> [Written task]:
Copy exactly the lines of the records below, and only those lines, beginning with the line that contains "Tutumie tarehe zako nasi tutabinafsisha kila" and ending with the line that contains "закрепить косу яркой".

> [Records for the exercise]:

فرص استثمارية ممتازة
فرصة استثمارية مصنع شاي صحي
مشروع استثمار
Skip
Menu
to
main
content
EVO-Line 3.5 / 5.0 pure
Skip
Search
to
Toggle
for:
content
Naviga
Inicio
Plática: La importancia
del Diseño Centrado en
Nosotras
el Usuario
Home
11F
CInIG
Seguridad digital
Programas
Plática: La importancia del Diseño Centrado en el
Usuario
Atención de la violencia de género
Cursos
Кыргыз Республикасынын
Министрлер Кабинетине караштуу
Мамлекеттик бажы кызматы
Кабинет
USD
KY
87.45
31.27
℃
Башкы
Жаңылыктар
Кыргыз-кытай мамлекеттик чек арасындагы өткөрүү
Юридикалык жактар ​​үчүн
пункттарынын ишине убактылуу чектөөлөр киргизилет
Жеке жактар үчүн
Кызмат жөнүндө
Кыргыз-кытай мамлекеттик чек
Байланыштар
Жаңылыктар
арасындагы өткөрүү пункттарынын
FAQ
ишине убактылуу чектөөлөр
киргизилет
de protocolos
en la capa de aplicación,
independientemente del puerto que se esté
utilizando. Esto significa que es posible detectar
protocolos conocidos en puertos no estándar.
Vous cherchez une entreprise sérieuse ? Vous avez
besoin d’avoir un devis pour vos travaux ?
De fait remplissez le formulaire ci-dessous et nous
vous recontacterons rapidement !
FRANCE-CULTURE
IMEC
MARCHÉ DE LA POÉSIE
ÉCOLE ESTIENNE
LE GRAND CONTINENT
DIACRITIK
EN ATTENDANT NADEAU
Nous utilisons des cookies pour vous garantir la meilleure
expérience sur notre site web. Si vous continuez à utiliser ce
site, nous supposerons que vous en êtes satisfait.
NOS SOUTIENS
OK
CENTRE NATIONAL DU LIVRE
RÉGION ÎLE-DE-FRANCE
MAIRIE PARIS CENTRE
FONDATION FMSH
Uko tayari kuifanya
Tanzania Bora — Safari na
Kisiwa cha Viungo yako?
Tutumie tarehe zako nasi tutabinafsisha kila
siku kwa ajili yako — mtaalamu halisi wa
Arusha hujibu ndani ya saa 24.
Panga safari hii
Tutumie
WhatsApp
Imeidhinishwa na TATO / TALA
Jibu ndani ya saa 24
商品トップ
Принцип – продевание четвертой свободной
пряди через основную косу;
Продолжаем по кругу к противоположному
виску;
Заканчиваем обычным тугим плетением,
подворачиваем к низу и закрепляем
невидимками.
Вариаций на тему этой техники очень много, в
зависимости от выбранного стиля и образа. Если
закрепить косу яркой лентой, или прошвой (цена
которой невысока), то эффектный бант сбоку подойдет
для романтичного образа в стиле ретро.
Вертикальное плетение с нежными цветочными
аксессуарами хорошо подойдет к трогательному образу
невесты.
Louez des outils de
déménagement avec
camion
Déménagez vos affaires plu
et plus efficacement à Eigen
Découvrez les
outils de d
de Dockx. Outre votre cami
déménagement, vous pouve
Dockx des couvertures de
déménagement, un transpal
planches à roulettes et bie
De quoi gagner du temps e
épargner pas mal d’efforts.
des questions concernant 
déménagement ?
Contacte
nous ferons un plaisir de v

> [Exercise response]:
Tutumie tarehe zako nasi tutabinafsisha kila
siku kwa ajili yako — mtaalamu halisi wa
Arusha hujibu ndani ya saa 24.
Panga safari hii
Tutumie
WhatsApp
Imeidhinishwa na TATO / TALA
Jibu ndani ya saa 24
商品トップ
Принцип – продевание четвертой свободной
пряди через основную косу;
Продолжаем по кругу к противоположному
виску;
Заканчиваем обычным тугим плетением,
подворачиваем к низу и закрепляем
невидимками.
Вариаций на тему этой техники очень много, в
зависимости от выбранного стиля и образа. Если
закрепить косу яркой лентой, или прошвой (цена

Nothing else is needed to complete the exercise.